March '10 * Coco * Pulled from hoarding situation w/20+ dogs * Adopted*
OT- http://www.dogforums.com/2-general-dog-forum/73286-my-new-foster-fat.html


----------



## BrittanyG (May 27, 2009)

March '10 * Kiri * Pulled from shelter with my offer of fostering * 
OT- http://www.dogforums.com/2-general-dog-forum/73837-puggers-normal.html


----------



## digits mama (Jun 13, 2007)

Very good idea Brittany! I love seeing success stories of dogs lives being turned around and on their way to a forever home!


----------



## BrittanyG (May 27, 2009)

Thanks Digi


----------



## BrittanyG (May 27, 2009)

Kiri had to be placed with a different foster family. She became so attached to my hubby, she started attacking Peanut (Chi). She wasn't kidding, either. It only escalated, despite our best efforts. But you have to look out for YOUR dogs first, right? I feel so terrible.


----------



## BrittanyG (May 27, 2009)

May '10 *Lady Vox and Badger* Fostering for shelter until 8 weeks (5 weeks old) *Adopted*

OT- http://www.dogforums.com/8-dog-pictures-forum/75692-5-week-fosters-cuteness.html


----------



## digits mama (Jun 13, 2007)

Its understandable about having to find Kiri a new foster. You did what is best..i would do the same thing really..
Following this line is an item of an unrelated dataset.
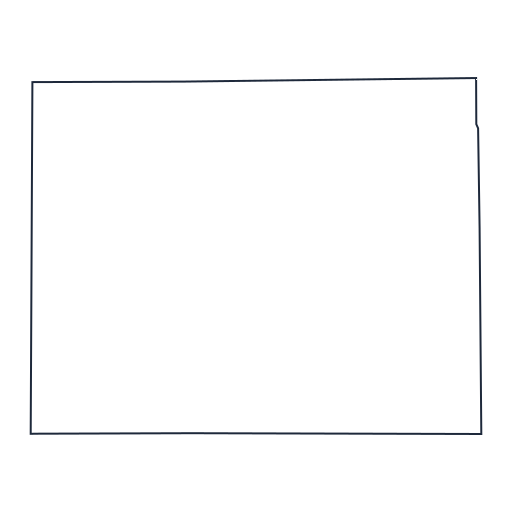 Adair, Missouri, United States of America
{"feature_id": "52423323B5139201807141", "entity_name": "Adair", "entity_type": "district", "adm_level": 2, "iso_a3": "USA", "parent_name": "United States of America", "parent_adm1": "Missouri", "projection": "albers", "projection_center": [-92.557, 40.192], "detail": "fine", "context": "isolated", "style": "outline", "palette": "slate", "viewbox_px": 512, "rotation_deg": 0, "n_neighbors": 0, "source": "geoboundaries", "source_scale": "gbopen_adm2", "svg_char_len": 264}
<svg xmlns="http://www.w3.org/2000/svg" viewBox="0 0 512 512"><path d="M481.3,434.0L479.6,228.3L478.1,128.3L476.3,124.2L476.1,78.0L182.9,81.6L180.5,81.6L32.4,82.1L30.7,433.8L38.4,433.7L191.6,433.2L481.3,434.0Z" fill="none" stroke="#1e293b" stroke-width="2"/></svg>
Cute babies you are taking care of.. Fun stuff!


----------



## BrittanyG (May 27, 2009)

May '10 *Fosterless*

Coco found a home with a volunteer and her family, they are absolutely in love with her.

Puppies were returned to the shelter, and promptly adopted.


----------



## BrittanyG (May 27, 2009)

June '10 * Scooby * ADOPTED *










Moments after this pic was taken, he saw Peanut licking his Kong and tried to kill her. /facepalm


----------



## BrittanyG (May 27, 2009)

Jun '10 *Eclipse*
OT- http://www.dogforums.com/2-general-dog-forum/78610-i-m-joining-pap.html

I will be trading him for a more outgoing dog. My home is too busy for this poor lil guy.


----------



## BrittanyG (May 27, 2009)

August '10 *Ellie*
Adopted by a couple from Sacramento.










August '10 *Mira*

Adopted by a couple who also took her sister to foster.


----------



## BrittanyG (May 27, 2009)

Sept '10 * Ace*


----------



## lexilu (Jun 26, 2008)

Ace is a real handsome guy. I really give you lots of kudo's for fostering, and appreciate these updates. I have a silly question. I assume that is your daughter in the photo's. As an adult I'd be a failure and would want to keep em all. I can't imagine a child dealing with it. Do you have issues with that?


----------



## BrittanyG (May 27, 2009)

Thanks Lexi. No question is silly, hehe. I actually get asked that all the time, and honestly, we had issues through the first three. Now it's old hat to them. I explained it, telling them that every time one gets adopted, that means we can help a different dog. I think kids like the concept of new and different, so it works.


----------



## BrittanyG (May 27, 2009)

October '10 *Dede* ADOPTED

Jessie *Fought with my dog, so had to get a different foster*









Shelby *4 years old, hit by a car*


----------



## BrittanyG (May 27, 2009)

November '10 *Chiquita* I am in love with this girl, I want to keep her.


----------